Required task - Convert the lines of all the items below into a single numbered list, omitting any blank lines.

──────── Provided information

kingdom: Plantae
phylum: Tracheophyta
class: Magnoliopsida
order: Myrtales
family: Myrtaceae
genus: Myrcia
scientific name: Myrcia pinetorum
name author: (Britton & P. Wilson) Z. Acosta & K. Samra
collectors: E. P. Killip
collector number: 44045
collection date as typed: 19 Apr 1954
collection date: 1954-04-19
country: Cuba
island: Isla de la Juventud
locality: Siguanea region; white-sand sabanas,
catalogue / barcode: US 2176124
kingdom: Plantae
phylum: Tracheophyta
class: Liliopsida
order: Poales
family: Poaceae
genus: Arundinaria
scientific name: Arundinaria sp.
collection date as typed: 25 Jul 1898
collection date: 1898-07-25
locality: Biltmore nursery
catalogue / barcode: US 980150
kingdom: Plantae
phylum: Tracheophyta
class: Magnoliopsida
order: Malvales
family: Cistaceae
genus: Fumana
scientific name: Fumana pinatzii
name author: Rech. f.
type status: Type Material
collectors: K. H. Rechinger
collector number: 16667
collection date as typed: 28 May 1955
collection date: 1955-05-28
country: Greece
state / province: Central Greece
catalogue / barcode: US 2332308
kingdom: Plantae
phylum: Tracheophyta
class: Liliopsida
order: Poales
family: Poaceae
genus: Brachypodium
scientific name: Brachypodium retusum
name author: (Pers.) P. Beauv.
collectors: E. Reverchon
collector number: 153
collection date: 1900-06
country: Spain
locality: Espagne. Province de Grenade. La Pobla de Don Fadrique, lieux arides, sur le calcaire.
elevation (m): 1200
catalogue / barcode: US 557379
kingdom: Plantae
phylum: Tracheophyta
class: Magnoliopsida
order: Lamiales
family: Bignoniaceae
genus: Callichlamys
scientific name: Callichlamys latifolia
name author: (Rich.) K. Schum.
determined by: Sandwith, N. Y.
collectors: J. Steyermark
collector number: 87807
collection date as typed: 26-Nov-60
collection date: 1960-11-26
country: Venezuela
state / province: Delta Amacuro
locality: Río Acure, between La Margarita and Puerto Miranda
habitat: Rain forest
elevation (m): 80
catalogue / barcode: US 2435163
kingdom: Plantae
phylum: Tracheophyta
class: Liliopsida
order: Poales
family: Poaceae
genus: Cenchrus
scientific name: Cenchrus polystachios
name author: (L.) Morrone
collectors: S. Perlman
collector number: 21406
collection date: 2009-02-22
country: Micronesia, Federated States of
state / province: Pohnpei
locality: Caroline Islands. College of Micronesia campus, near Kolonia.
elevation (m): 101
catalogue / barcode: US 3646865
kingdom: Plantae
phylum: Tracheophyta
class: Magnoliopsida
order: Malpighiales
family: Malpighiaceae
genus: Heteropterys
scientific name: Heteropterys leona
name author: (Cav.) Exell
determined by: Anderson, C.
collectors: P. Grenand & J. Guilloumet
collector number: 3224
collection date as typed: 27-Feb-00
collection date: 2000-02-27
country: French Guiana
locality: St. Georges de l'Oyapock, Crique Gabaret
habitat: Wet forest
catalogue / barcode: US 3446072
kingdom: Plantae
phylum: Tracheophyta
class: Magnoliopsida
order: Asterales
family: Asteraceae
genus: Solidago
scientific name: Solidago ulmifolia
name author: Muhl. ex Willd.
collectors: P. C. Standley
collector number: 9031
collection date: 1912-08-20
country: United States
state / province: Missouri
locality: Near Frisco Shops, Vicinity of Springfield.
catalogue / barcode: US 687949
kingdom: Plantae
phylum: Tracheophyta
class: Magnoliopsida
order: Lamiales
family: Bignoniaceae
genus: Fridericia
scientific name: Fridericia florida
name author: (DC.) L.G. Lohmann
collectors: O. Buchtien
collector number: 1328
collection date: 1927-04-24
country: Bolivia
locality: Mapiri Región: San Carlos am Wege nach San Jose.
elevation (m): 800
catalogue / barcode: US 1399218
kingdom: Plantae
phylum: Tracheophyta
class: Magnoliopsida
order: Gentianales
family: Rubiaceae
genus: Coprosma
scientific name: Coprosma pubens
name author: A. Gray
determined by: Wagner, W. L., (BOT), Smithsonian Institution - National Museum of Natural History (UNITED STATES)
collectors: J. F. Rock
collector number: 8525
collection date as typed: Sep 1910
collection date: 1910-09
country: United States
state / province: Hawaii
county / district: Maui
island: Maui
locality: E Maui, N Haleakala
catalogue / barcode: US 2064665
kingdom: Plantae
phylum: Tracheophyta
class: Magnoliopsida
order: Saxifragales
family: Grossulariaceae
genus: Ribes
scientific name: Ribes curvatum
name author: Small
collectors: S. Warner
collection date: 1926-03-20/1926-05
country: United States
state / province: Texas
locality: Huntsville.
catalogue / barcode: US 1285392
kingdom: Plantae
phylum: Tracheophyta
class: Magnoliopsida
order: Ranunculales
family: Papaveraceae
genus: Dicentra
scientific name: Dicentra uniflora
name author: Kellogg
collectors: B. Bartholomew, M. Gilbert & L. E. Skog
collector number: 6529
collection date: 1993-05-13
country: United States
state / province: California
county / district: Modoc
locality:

────────────────

Result for this task -
1. kingdom: Plantae
2. phylum: Tracheophyta
3. class: Magnoliopsida
4. order: Myrtales
5. family: Myrtaceae
6. genus: Myrcia
7. scientific name: Myrcia pinetorum
8. name author: (Britton & P. Wilson) Z. Acosta & K. Samra
9. collectors: E. P. Killip
10. collector number: 44045
11. collection date as typed: 19 Apr 1954
12. collection date: 1954-04-19
13. country: Cuba
14. island: Isla de la Juventud
15. locality: Siguanea region; white-sand sabanas,
16. catalogue / barcode: US 2176124
17. kingdom: Plantae
18. phylum: Tracheophyta
19. class: Liliopsida
20. order: Poales
21. family: Poaceae
22. genus: Arundinaria
23. scientific name: Arundinaria sp.
24. collection date as typed: 25 Jul 1898
25. collection date: 1898-07-25
26. locality: Biltmore nursery
27. catalogue / barcode: US 980150
28. kingdom: Plantae
29. phylum: Tracheophyta
30. class: Magnoliopsida
31. order: Malvales
32. family: Cistaceae
33. genus: Fumana
34. scientific name: Fumana pinatzii
35. name author: Rech. f.
36. type status: Type Material
37. collectors: K. H. Rechinger
38. collector number: 16667
39. collection date as typed: 28 May 1955
40. collection date: 1955-05-28
41. country: Greece
42. state / province: Central Greece
43. catalogue / barcode: US 2332308
44. kingdom: Plantae
45. phylum: Tracheophyta
46. class: Liliopsida
47. order: Poales
48. family: Poaceae
49. genus: Brachypodium
50. scientific name: Brachypodium retusum
51. name author: (Pers.) P. Beauv.
52. collectors: E. Reverchon
53. collector number: 153
54. collection date: 1900-06
55. country: Spain
56. locality: Espagne. Province de Grenade. La Pobla de Don Fadrique, lieux arides, sur le calcaire.
57. elevation (m): 1200
58. catalogue / barcode: US 557379
59. kingdom: Plantae
60. phylum: Tracheophyta
61. class: Magnoliopsida
62. order: Lamiales
63. family: Bignoniaceae
64. genus: Callichlamys
65. scientific name: Callichlamys latifolia
66. name author: (Rich.) K. Schum.
67. determined by: Sandwith, N. Y.
68. collectors: J. Steyermark
69. collector number: 87807
70. collection date as typed: 26-Nov-60
71. collection date: 1960-11-26
72. country: Venezuela
73. state / province: Delta Amacuro
74. locality: Río Acure, between La Margarita and Puerto Miranda
75. habitat: Rain forest
76. elevation (m): 80
77. catalogue / barcode: US 2435163
78. kingdom: Plantae
79. phylum: Tracheophyta
80. class: Liliopsida
81. order: Poales
82. family: Poaceae
83. genus: Cenchrus
84. scientific name: Cenchrus polystachios
85. name author: (L.) Morrone
86. collectors: S. Perlman
87. collector number: 21406
88. collection date: 2009-02-22
89. country: Micronesia, Federated States of
90. state / province: Pohnpei
91. locality: Caroline Islands. College of Micronesia campus, near Kolonia.
92. elevation (m): 101
93. catalogue / barcode: US 3646865
94. kingdom: Plantae
95. phylum: Tracheophyta
96. class: Magnoliopsida
97. order: Malpighiales
98. family: Malpighiaceae
99. genus: Heteropterys
100. scientific name: Heteropterys leona
101. name author: (Cav.) Exell
102. determined by: Anderson, C.
103. collectors: P. Grenand & J. Guilloumet
104. collector number: 3224
105. collection date as typed: 27-Feb-00
106. collection date: 2000-02-27
107. country: French Guiana
108. locality: St. Georges de l'Oyapock, Crique Gabaret
109. habitat: Wet forest
110. catalogue / barcode: US 3446072
111. kingdom: Plantae
112. phylum: Tracheophyta
113. class: Magnoliopsida
114. order: Asterales
115. family: Asteraceae
116. genus: Solidago
117. scientific name: Solidago ulmifolia
118. name author: Muhl. ex Willd.
119. collectors: P. C. Standley
120. collector number: 9031
121. collection date: 1912-08-20
122. country: United States
123. state / province: Missouri
124. locality: Near Frisco Shops, Vicinity of Springfield.
125. catalogue / barcode: US 687949
126. kingdom: Plantae
127. phylum: Tracheophyta
128. class: Magnoliopsida
129. order: Lamiales
130. family: Bignoniaceae
131. genus: Fridericia
132. scientific name: Fridericia florida
133. name author: (DC.) L.G. Lohmann
134. collectors: O. Buchtien
135. collector number: 1328
136. collection date: 1927-04-24
137. country: Bolivia
138. locality: Mapiri Región: San Carlos am Wege nach San Jose.
139. elevation (m): 800
140. catalogue / barcode: US 1399218
141. kingdom: Plantae
142. phylum: Tracheophyta
143. class: Magnoliopsida
144. order: Gentianales
145. family: Rubiaceae
146. genus: Coprosma
147. scientific name: Coprosma pubens
148. name author: A. Gray
149. determined by: Wagner, W. L., (BOT), Smithsonian Institution - National Museum of Natural History (UNITED STATES)
150. collectors: J. F. Rock
151. collector number: 8525
152. collection date as typed: Sep 1910
153. collection date: 1910-09
154. country: United States
155. state / province: Hawaii
156. county / district: Maui
157. island: Maui
158. locality: E Maui, N Haleakala
159. catalogue / barcode: US 2064665
160. kingdom: Plantae
161. phylum: Tracheophyta
162. class: Magnoliopsida
163. order: Saxifragales
164. family: Grossulariaceae
165. genus: Ribes
166. scientific name: Ribes curvatum
167. name author: Small
168. collectors: S. Warner
169. collection date: 1926-03-20/1926-05
170. country: United States
171. state / province: Texas
172. locality: Huntsville.
173. catalogue / barcode: US 1285392
174. kingdom: Plantae
175. phylum: Tracheophyta
176. class: Magnoliopsida
177. order: Ranunculales
178. family: Papaveraceae
179. genus: Dicentra
180. scientific name: Dicentra uniflora
181. name author: Kellogg
182. collectors: B. Bartholomew, M. Gilbert & L. E. Skog
183. collector number: 6529
184. collection date: 1993-05-13
185. country: United States
186. state / province: California
187. county / district: Modoc
188. locality:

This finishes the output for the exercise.